O painel divergiu da posição defendida por Pequim sob o argumento de que “[n]em as medidas de restrição à exportação, nem as leis e regulamentações contemporâneas expressam em seus textos que as restrições à exportação estejam contribuindo para – ou sejam parte de – um programa abrangente com vistas a atingir o objetivo ambiental alegado”. Além disso, o painel afirmou não ter encontrado uma “associação clara entre a forma com que a tarifa e a cota são aplicadas e algum objetivo de preservação”.

Ainda, a política levada a cabo pela China foi condenada pelo painel devido à ausência de restrições similares para a produção e o consumo doméstico dessas matérias-primas – uma das exigências colocadas pelo Artigo XX do GATT.

Nesse aspecto, o painel observou que as “restrições à exportação não constituem uma política eficiente para tratar das externalidades ambientais, quando estas derivam da produção doméstica, mais do que das exportações e importações (…) A poluição gerada pela produção de bens consumidos domesticamente não é menor do que aquela gerada pelos bens consumidos no exterior”.

A UE – que tradicionalmente apoia a cláusula de proteção ambiental do GATT – recebeu com satisfação a posição.
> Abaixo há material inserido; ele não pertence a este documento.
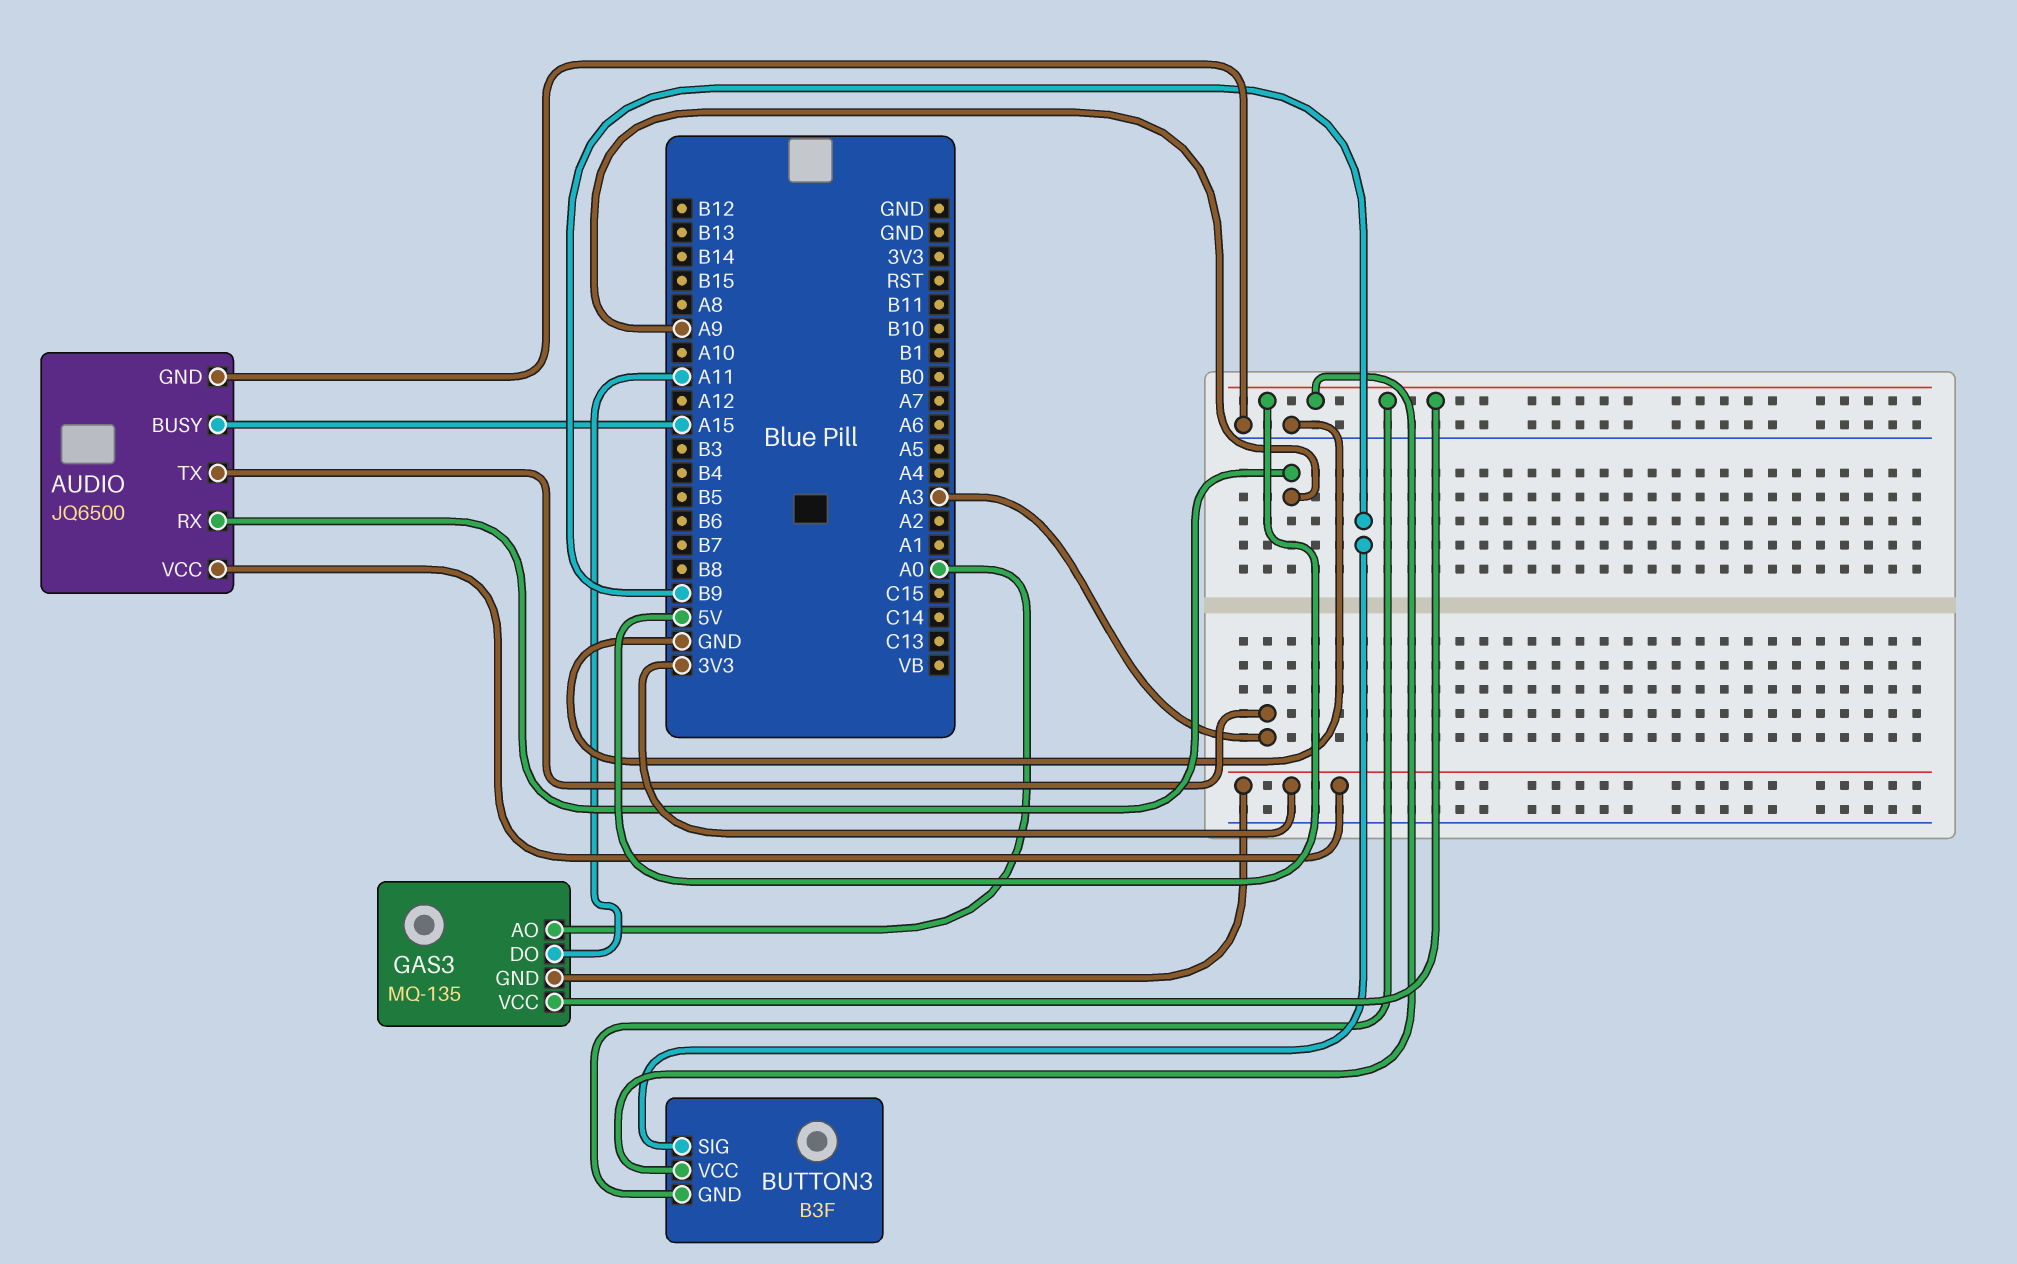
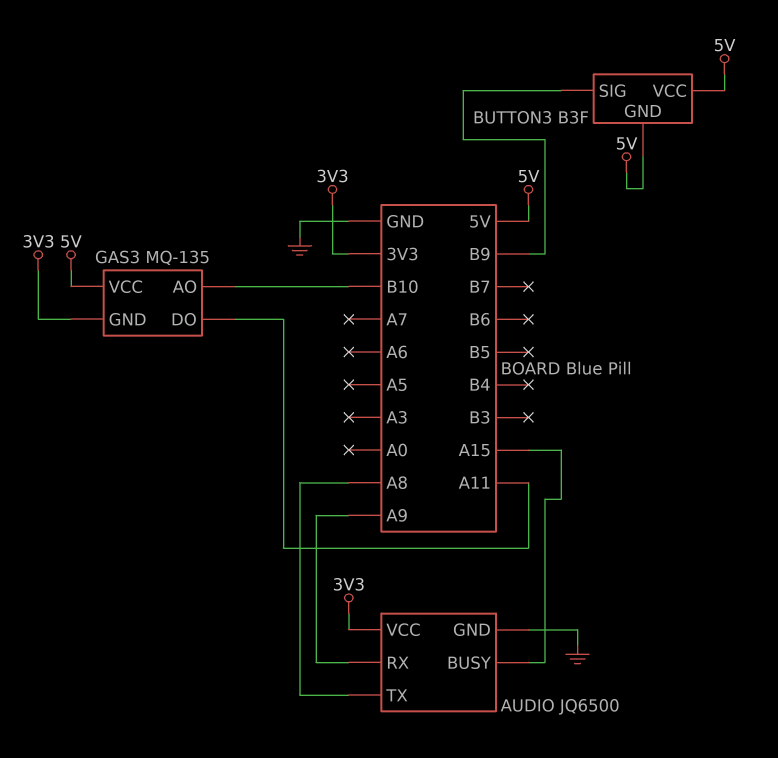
AUDIO pin TX: A3 -> A8
GAS3 pin AO: A0 -> B10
Segundo representante da delegação europeia, a UE acredita que as “restrições à exportação não contribuem e não podem contribuir para a meta [de promover uma produção de matérias-primas mais limpa e sustentável]. Existem medidas de proteção ambiental muito mais efetivas e que não discriminam a indústria estrangeira”.

Apoio à posição da UE sobre minerais terrosos raros?

O aspecto ambiental da disputa pode apresentar ramificações para outro potencial conflito envolvendo a China e a UE com relação a 17 minerais terrosos raros, de extrema relevância para a indústria de alta tecnologia. A China possui quase um monopólio na produção desses materiais, mas introduziu, nos últimos anos, uma série de medidas restritivas que têm sido consideradas prejudiciais à UE.

Ainda que as decisões do painel e do Órgão de Apelação não tenham precedente na OMC, a recente deliberação sobre as matérias-primas do painel pode ser um importante indicador de como as regras da Organização podem ser aplicadas em tais casos.

É importante destacar que o painel não apenas rejeitou o argumento ambiental utilizado pela defesa da China, mas também sustentou que os “Membros da OMC não podem se apoiar no Artigo XX (g) [exceção à preservação] para justificar restrições à exportação (…) se elas operarem no sentido de aumentar a proteção da indústria doméstica”. A decisão ressaltou que tal prática violaria outra provisão do Artigo XX (parágrafo (i)) e que “‘conservação’ não pode ser interpretada de forma a (…) permitir que um membro faça, com relação a matérias-primas, indiretamente o que o parágrafo (i) proíbe diretamente”.

Finalmente, o painel enfatizou o potencial das restrições à exportação em gerar efeitos negativos no longo prazo para os esforços de preservação. “Por meio da redução do preço doméstico, [uma restrição à exportação] funciona, na prática, como um subsídio à cadeia produtiva, com o provável resultado de que essa cadeia, com o passar dos anos, demande mais recursos do que demandaria na ausência da restrição à exportação”.

A China possui 60 dias para apelar da decisão ou aplicá-la. Caso contrário, o país corre o risco de enfrentar retaliações de EUA, México e UE.